**SHORT TASK**. Please gather every line below that contains the word "What" and copy each one out in full. Case counts, so uppercase and lowercase letters must match.

**MATERIAL SUPPLIED**.
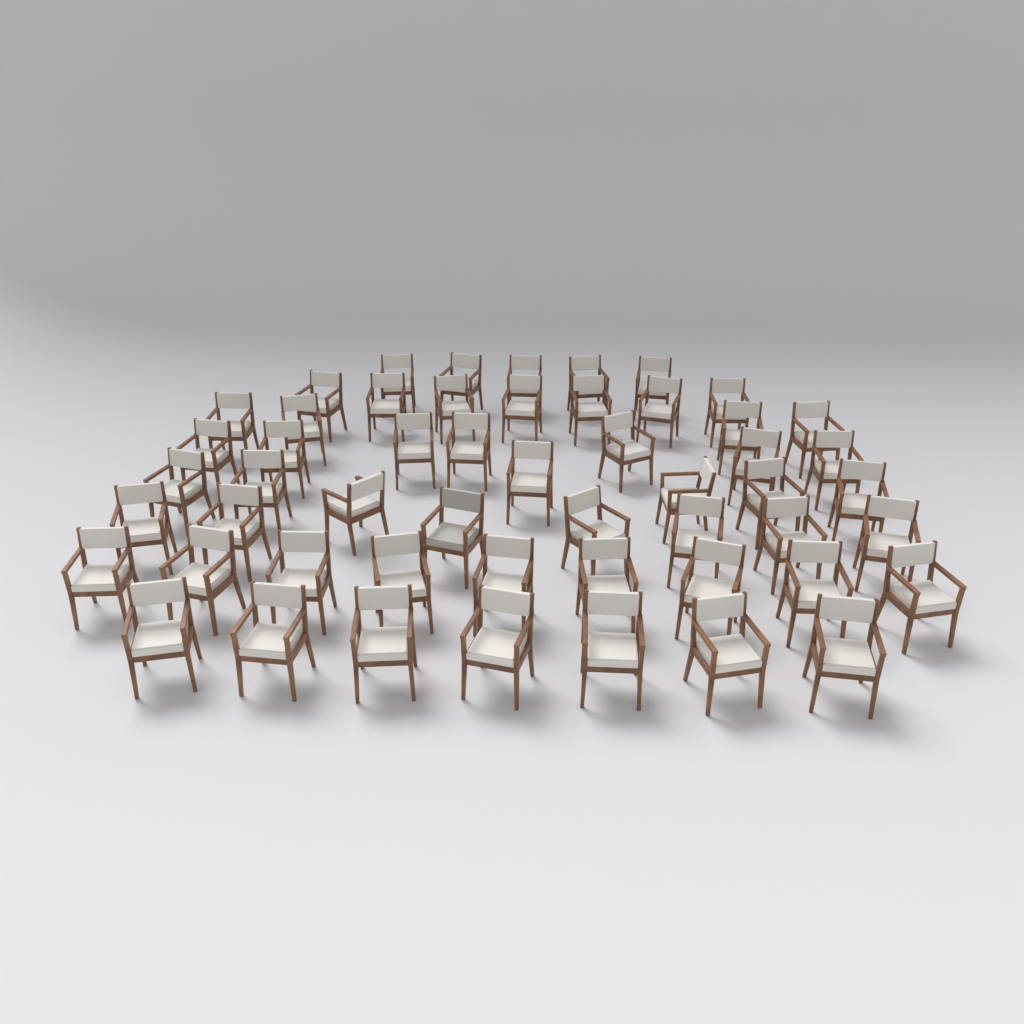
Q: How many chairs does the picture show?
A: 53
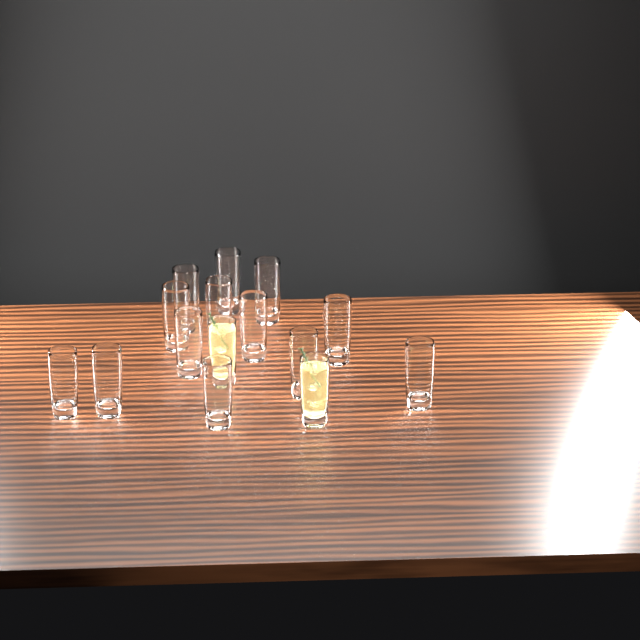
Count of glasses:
---
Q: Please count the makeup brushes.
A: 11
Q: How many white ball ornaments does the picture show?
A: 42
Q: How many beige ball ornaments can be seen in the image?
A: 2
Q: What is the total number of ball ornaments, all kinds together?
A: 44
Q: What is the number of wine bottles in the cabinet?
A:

**RESULT FOR THIS EXERCISE**.
Q: What is the total number of ball ornaments, all kinds together?
Q: What is the number of wine bottles in the cabinet?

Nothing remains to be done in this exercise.